After more than three years of turmoil, the financial services industry is starting to regroup and move forward on the public relations front. It's a return to normalcy, accompanied with a natural inclination to return to the familiar and comfortable. But with new regulations and a rapidly changing communications environment, there is a need to consider fresh ideas — from unexpected sources.
Consider the organic farming industry, which has averaged 13.6 percent annual sales growth during the past five years. In his best-selling book, The Omnivore's Dilemma, Michael Pollan describes an organic farm that thrives by leveraging the complex interdependencies in nature and tapping into consumers’ values and passions. Banks can improve their public relations strategy by applying the following lessons from organic farmers.
Take a comprehensive view of strategy: Financial services firms in today's swirling digital news cycle face some of the same challenges as organic farmers. Pollan describes an organic farm that thrives in the midst of complexity by leveraging the efficiencies found in nature. A high performing organic farm creates a virtuous cycle in which free-roaming chickens fertilize fields, which helps produce healthy pastures for cows, which reduces the need for antibiotics, etc.
This approach is a stark contrast to the old-fashioned system of linear efficiency made famous by Henry Ford's assembly line.
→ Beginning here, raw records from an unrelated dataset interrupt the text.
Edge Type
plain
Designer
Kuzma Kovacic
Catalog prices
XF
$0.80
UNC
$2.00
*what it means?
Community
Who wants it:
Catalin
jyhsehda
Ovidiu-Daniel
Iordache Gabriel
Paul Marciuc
Clearly, a public relations strategy needs to focus on moving from Point A to Point B, with defined metrics. But for bankers today the path to success looks less like Ford's production line and more like the "synergistic ballet" described by Pollan, with complexity, interdependence, and symbiotic relationships.
One aspect of the synergistic ballet described by Pollan is "holons" — an entity that is simultaneously a self-contained whole as well as a dependent part. Examples of a holon are a body organ such as a heart or liver. The concept can be applied to a bank’s employees, shareholders or customers, all of whom function on multiple levels as self-contained wholes and dependent parts. Misjudging the complex interdependencies among these groups can have a ripple effect on a bank's reputation, stock price or revenue.
Remember that consumers look at the big picture: Organic farmers understand that many consumers will pay more for organic products because they are concerned about broader issues such as family health and the environment. The purchase is a reflection of their values. A recent study by my firm reveals that the reputation of the company behind the product brand is critical to consumer purchasing decisions. In fact, 70 percent of consumers surveyed in four developed and emerging markets (U.S., U.K., China and Brazil) actually avoid buying products if they do not like the parent company.
Banks are no exception. A recent BAI study reported that 84 percent of U.S. customers believe a strong reputation is a "must-have" or would make their banking experience ideal. The challenge for banks is indicated by a Gallup poll last November, which found that only 15 percent of Americans had "a great deal" or "quite a lot" of confidence in the banking system. Now, more than ever, banks need to invest more in strengthening and protecting their corporate reputation—it drives purchasing decisions and has a direct impact on the bottom line.